In mezzo a tutto questo, fra trionfi e sconfitte, fra braccia al cielo e gambe che non girano, l’umiltà di un atleta che non ha mai dimenticato di ringraziare per i successi ottenuti. La famiglia, i compagni di squadra, gli amici, i tifosi. Non sono mai mancate per loro parole che, dopo centinaia di chilometri divorati pedalando, potevano essere soffocate dalla fatica, o dal diritto legittimo di rivendicare un’impresa personale, da quell’umanissimo senso di orgoglio che poteva affiorare per la propria condizione, per i propri numeri, per le proprie qualità.

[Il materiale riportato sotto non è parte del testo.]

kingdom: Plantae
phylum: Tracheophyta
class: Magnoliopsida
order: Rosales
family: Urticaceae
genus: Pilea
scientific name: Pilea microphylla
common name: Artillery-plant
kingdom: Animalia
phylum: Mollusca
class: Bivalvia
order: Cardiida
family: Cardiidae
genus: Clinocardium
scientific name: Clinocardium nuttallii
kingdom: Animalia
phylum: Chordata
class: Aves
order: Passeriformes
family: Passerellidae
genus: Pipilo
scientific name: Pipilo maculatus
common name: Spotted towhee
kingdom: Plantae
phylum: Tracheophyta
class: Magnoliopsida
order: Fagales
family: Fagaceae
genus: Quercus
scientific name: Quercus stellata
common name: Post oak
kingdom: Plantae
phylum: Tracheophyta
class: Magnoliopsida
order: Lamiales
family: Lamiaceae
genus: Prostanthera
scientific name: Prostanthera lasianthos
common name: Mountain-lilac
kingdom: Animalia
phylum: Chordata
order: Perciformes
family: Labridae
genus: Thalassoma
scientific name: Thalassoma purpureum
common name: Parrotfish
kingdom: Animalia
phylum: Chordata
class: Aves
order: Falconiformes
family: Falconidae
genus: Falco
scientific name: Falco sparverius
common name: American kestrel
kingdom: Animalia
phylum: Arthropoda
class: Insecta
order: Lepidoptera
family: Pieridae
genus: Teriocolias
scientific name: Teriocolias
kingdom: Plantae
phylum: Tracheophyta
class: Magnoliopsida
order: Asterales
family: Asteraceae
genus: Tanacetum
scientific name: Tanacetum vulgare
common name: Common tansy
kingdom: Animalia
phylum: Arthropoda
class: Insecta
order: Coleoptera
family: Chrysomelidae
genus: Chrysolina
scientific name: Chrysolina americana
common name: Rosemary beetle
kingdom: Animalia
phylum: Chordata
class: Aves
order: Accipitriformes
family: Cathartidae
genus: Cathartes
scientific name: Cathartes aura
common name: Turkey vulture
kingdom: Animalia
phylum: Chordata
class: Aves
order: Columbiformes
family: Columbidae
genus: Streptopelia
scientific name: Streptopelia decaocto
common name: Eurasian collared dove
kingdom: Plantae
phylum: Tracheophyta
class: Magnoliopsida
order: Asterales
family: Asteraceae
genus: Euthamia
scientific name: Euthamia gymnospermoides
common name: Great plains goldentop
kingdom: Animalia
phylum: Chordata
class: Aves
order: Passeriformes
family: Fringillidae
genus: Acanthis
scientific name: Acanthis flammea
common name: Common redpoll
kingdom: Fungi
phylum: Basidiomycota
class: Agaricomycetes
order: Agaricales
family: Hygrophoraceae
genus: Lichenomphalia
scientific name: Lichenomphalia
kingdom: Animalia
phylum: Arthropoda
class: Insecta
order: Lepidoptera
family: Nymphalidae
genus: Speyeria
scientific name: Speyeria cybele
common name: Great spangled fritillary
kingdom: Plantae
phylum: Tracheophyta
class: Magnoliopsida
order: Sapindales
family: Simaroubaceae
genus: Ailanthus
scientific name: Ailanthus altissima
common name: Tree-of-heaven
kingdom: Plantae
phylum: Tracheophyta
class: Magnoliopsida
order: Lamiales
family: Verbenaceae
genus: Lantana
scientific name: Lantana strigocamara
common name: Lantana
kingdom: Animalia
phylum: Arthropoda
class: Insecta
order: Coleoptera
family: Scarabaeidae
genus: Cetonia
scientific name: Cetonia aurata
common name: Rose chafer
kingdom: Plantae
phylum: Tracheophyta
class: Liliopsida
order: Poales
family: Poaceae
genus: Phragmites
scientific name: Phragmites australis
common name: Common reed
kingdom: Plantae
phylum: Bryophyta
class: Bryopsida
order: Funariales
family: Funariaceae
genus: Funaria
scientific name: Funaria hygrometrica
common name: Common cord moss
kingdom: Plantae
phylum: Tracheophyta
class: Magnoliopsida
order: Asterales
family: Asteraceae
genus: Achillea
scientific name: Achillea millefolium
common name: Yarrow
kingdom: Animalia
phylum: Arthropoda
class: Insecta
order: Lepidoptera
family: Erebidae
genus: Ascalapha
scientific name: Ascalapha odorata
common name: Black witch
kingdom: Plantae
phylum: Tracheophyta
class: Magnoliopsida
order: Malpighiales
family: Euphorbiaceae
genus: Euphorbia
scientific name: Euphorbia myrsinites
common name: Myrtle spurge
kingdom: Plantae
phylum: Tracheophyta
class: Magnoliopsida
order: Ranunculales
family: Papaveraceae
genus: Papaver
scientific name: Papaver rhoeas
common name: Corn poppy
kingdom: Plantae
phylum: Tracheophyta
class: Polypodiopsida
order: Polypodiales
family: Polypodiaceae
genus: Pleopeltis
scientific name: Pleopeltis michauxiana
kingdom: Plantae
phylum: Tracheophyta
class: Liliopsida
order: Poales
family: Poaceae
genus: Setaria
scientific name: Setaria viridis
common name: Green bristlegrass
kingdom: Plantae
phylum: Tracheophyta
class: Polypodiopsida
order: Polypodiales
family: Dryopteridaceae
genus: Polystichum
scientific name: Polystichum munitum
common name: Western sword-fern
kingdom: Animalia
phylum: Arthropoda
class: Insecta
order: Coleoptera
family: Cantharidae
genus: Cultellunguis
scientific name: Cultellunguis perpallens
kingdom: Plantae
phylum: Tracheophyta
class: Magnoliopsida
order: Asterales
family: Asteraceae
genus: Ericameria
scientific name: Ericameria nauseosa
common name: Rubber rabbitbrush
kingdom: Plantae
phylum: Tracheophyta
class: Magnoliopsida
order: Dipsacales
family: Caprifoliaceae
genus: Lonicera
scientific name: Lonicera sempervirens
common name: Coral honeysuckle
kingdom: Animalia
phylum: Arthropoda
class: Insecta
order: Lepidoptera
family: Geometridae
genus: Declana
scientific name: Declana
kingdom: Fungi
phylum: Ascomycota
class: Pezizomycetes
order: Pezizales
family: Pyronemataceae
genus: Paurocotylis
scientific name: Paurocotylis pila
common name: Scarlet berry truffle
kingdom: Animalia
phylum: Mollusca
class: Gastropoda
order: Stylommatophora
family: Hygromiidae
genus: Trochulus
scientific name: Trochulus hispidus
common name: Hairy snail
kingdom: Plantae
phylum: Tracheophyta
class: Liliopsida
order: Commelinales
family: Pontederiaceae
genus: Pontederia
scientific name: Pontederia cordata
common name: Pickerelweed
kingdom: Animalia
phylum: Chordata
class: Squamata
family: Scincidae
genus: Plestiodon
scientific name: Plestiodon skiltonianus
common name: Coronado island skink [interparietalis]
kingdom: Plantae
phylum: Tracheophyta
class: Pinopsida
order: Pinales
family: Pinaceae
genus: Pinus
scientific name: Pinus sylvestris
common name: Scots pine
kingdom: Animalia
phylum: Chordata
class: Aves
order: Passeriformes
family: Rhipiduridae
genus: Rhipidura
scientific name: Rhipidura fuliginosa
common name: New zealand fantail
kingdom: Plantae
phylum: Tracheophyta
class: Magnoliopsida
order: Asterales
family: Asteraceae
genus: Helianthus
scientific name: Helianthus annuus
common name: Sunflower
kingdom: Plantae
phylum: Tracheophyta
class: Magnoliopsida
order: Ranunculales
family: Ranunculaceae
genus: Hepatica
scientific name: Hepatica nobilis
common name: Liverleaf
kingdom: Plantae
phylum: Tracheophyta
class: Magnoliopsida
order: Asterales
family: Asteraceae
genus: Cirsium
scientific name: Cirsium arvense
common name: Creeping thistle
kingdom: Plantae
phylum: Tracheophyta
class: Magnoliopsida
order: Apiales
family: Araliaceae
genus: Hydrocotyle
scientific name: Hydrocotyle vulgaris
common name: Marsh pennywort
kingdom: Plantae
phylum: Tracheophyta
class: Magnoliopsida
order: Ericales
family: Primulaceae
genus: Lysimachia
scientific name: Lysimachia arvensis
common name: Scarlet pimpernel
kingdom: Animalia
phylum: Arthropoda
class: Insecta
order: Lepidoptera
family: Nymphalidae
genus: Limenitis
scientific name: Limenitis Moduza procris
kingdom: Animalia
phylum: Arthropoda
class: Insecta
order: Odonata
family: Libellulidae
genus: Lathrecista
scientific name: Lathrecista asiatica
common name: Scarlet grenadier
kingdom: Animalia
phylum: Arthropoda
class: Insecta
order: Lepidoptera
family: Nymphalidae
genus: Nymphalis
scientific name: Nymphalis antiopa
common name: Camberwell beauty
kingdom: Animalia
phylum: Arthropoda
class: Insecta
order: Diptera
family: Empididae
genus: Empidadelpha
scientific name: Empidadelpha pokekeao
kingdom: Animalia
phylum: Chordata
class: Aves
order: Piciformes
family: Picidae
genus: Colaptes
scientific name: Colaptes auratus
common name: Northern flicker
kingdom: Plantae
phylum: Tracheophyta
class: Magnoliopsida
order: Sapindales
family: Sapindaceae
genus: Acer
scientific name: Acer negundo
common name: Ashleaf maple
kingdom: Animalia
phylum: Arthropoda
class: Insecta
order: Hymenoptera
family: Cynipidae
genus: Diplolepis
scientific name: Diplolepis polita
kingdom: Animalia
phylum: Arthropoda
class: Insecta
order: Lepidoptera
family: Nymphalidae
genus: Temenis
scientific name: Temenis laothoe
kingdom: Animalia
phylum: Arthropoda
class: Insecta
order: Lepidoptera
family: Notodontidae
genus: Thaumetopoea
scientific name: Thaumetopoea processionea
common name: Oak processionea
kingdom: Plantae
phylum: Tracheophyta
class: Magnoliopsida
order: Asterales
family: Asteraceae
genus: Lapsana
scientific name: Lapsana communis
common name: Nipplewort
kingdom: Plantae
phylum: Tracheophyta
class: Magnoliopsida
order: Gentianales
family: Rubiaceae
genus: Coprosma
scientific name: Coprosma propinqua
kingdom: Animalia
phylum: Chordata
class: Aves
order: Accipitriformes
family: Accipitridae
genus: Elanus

Mai. Aru al traguardo ha sempre detto “grazie”.

E in quei successi costruiti col sudore, dove non era forse bello da vedere, con la bocca spalancata dal dolore, era esaltante partecipare a quel contorcersi sui pedali per guadagnare metri. Ecco, in quei successi, domani, potrà ritrovare sé stesso. Ne ha bisogno lui, ne abbiamo bisogno noi. Perché quando vince uno di noi vinciamo tutti, è la bellezza dello sport.

Fermati un attimo, Fabieddu. Ti aspettiamo un po’ più avanti. Lassù, dove piace a te e dove piaci a noi.